Measuring target points in parallel

The new method uses a video of the irradiated receiver to determine the target points of individual reflectors from the distribution of the total radiation density. Modulating the periodic movement of individual reflectors, a signature is introduced into the radiation density distribution at the receiver. This makes it possible to identify the contribution of individual reflectors. Additionally, the scientists use different frequencies as well as software developed in the project for parallel measurement of the target points. This allows the target points of several heliostats to be determined simultaneously during operation. If the determined target points deviate from the target value, the error is corrected via the heliostat control.
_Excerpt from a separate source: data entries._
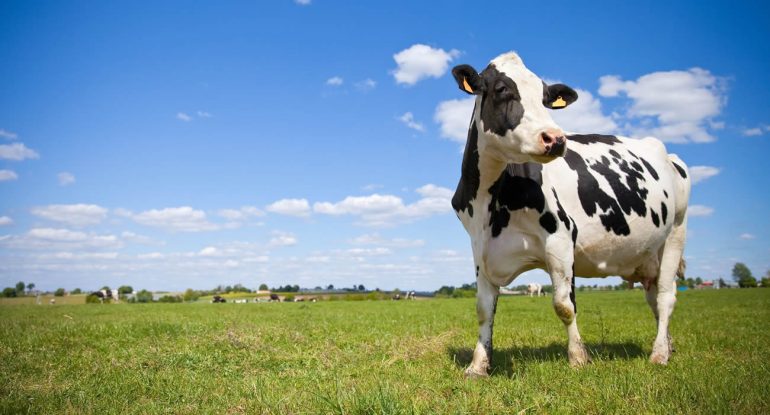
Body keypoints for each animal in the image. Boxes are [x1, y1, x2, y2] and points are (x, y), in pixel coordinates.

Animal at [450, 52, 690, 377]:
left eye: (546, 98)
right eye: (501, 89)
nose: (555, 138)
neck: (489, 202)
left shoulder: (561, 237)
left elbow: (564, 305)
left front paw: (578, 358)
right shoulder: (480, 247)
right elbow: (484, 310)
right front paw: (478, 366)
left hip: (675, 231)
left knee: (666, 297)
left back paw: (659, 353)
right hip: (647, 252)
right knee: (653, 297)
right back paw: (668, 345)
After initially testing the new method in the laboratory, the project partners have already been able to test the system in practice in the heliostat array of the French Themis tower power plant. One of the central results: The determined target points often deviated by only a few millimetres from the actual target points. Furthermore, it was also possible to successfully test the integration of the system into the control mechanisms of the reflectors.
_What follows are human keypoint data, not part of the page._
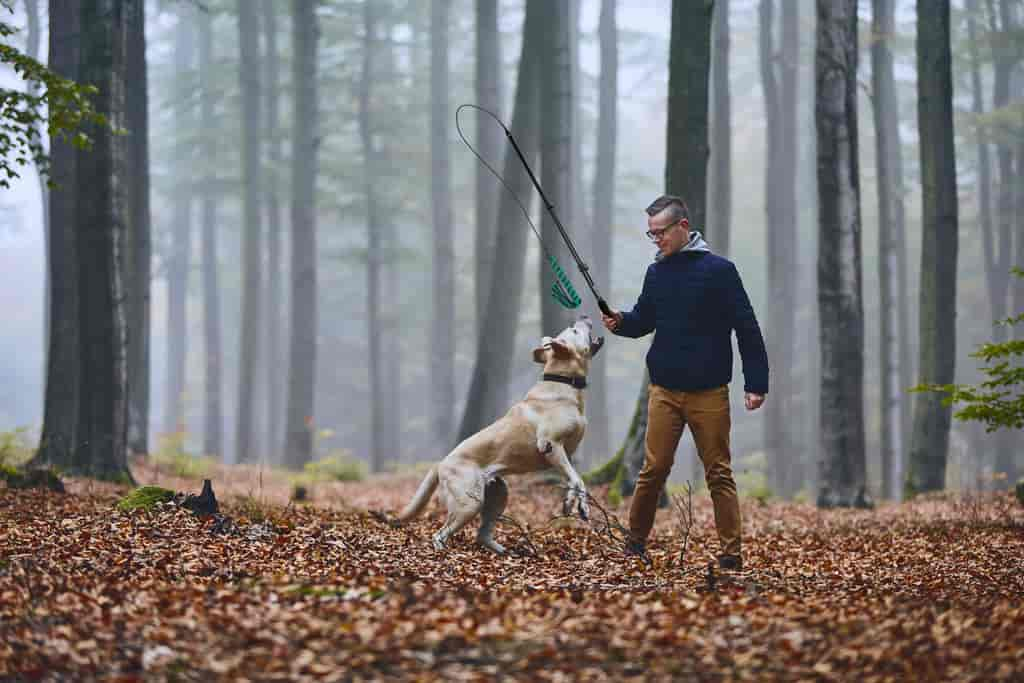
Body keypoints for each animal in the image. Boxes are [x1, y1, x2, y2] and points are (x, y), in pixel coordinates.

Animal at [395, 317, 602, 552]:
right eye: (574, 330)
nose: (584, 316)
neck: (563, 383)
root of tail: (441, 463)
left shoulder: (565, 454)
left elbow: (576, 480)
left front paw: (576, 504)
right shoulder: (551, 446)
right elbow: (577, 480)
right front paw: (575, 504)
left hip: (499, 494)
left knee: (482, 534)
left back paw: (508, 553)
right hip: (469, 502)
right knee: (440, 534)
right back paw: (444, 552)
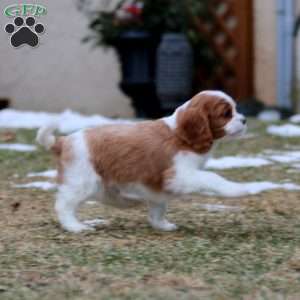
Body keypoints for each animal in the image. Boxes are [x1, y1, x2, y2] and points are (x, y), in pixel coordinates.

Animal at [37, 89, 248, 232]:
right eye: (226, 114)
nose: (245, 120)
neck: (179, 134)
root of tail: (63, 141)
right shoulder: (179, 176)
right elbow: (212, 177)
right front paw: (236, 189)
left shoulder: (158, 187)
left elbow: (158, 207)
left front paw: (161, 225)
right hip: (82, 182)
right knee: (64, 205)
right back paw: (76, 227)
Measuring up to two heliostats per second

Project leader Gregor Bern summarises the great potential of the project results: "HelioControl theoretically allows parallel measurement of up to two heliostats per second. A power plant the size of Noor III in Morocco with 7,400 heliostats could therefore be recalibrated in less than an hour instead of over several weeks, as is currently the case."

Taking into account the measurement speed, potential savings and the potentially increased operating performance of the heliostat drives, the project team used simulation models to calculate a theoretical savings potential of at least five per cent for the Khi Solar One power plant in South Africa. It is true that different power plants cannot be compared one-to-one. However, in view of the investments for power plants, which are often in the range of several hundred million euros, the example shows that the new technology could save considerable sums. With its industry-oriented interface, the system can be used in both existing and new power plants for optimum orientation of the heliostats.